## DATA EXTRACT
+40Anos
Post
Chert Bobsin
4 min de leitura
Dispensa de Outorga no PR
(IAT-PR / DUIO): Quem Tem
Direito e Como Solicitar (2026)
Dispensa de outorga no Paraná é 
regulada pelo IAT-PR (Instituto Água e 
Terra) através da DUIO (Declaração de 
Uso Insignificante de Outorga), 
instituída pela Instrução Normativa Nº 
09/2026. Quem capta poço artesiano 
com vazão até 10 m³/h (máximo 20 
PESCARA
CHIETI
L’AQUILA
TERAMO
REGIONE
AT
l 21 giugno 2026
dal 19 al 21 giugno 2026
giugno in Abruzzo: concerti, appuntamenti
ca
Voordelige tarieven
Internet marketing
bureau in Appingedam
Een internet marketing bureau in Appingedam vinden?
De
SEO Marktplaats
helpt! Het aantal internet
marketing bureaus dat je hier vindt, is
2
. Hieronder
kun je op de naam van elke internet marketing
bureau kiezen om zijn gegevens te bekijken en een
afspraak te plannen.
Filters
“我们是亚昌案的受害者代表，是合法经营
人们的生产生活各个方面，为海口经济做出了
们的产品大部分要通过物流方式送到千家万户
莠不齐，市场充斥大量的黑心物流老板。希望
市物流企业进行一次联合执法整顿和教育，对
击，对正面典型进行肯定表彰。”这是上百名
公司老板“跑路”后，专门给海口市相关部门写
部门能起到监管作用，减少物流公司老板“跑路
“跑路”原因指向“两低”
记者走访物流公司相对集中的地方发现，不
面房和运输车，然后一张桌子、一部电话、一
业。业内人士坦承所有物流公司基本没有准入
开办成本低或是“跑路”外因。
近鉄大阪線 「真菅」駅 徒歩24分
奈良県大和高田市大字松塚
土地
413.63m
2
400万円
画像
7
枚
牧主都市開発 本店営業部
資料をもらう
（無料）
==
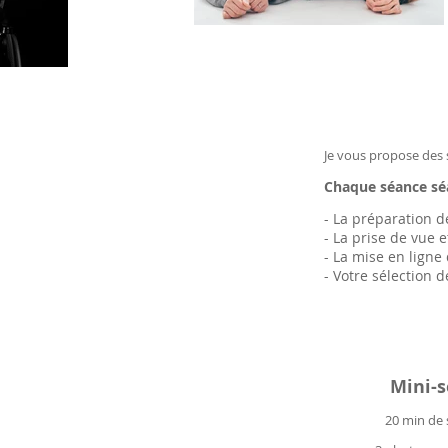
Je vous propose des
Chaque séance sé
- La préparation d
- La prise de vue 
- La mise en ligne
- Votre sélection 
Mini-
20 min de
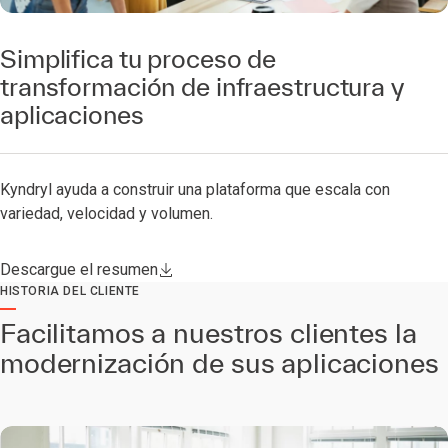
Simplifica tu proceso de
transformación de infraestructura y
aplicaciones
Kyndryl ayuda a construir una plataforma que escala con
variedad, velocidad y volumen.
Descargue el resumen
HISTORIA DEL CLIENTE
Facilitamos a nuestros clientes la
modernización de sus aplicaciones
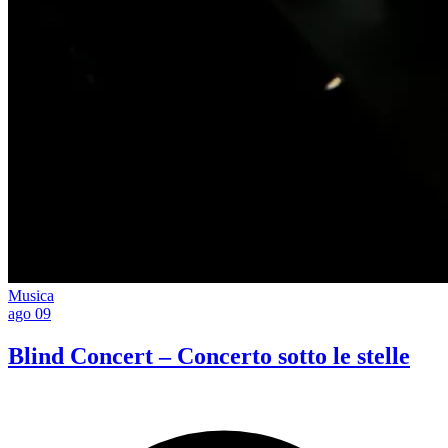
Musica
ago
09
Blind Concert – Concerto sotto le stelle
--
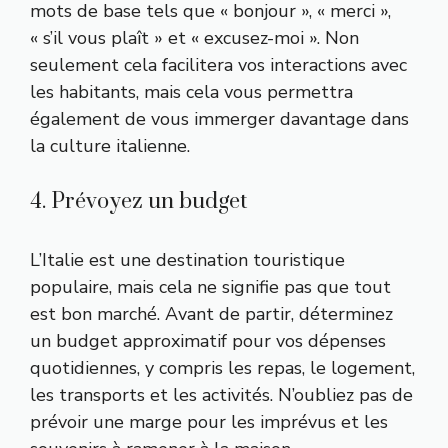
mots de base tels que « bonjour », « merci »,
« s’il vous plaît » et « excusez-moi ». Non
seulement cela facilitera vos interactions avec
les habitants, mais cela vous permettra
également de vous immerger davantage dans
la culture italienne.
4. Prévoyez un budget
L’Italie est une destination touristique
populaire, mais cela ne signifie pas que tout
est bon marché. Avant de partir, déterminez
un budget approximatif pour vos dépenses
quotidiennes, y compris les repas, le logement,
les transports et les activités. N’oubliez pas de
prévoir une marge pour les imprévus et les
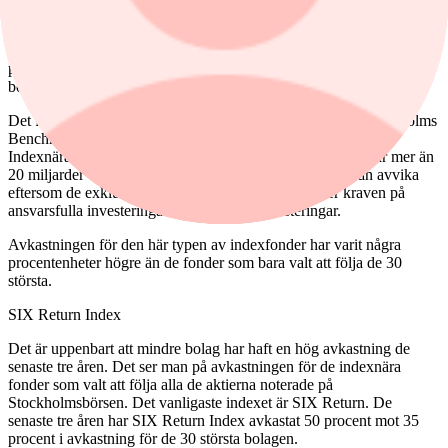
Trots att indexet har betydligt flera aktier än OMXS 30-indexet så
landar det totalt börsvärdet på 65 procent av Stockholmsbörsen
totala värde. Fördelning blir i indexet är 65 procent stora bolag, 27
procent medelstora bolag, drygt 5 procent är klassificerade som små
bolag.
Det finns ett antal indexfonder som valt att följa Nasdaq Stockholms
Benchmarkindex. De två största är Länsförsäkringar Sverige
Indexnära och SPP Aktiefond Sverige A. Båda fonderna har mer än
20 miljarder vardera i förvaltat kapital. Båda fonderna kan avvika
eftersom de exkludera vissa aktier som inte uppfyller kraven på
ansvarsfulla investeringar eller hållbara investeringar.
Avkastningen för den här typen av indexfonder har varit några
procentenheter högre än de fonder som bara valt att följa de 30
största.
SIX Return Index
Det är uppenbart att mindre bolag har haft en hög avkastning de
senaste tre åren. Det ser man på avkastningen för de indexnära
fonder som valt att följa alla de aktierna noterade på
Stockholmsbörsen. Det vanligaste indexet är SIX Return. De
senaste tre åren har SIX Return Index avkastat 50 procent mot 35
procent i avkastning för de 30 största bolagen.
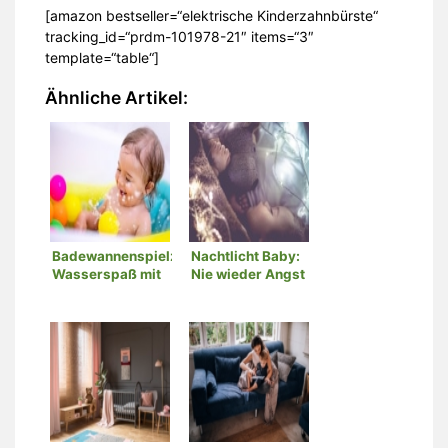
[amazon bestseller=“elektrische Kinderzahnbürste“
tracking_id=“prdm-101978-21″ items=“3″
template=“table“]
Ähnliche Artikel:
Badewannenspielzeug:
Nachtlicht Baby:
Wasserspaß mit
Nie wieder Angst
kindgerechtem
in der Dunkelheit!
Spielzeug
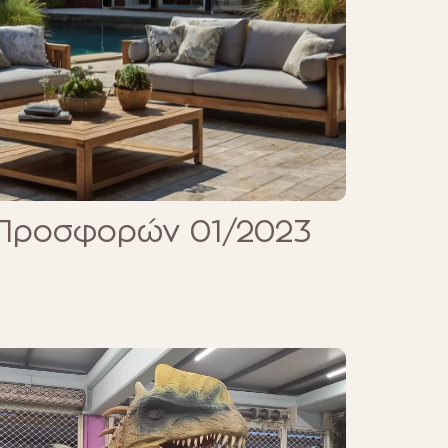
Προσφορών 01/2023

## TASK DETAILS
Report every line of the material above that contains the word "Quem", counting only matches with the same capitalization.

## ANSWER SPACE
(IAT-PR / DUIO): Quem Tem
09/2026. Quem capta poço artesiano 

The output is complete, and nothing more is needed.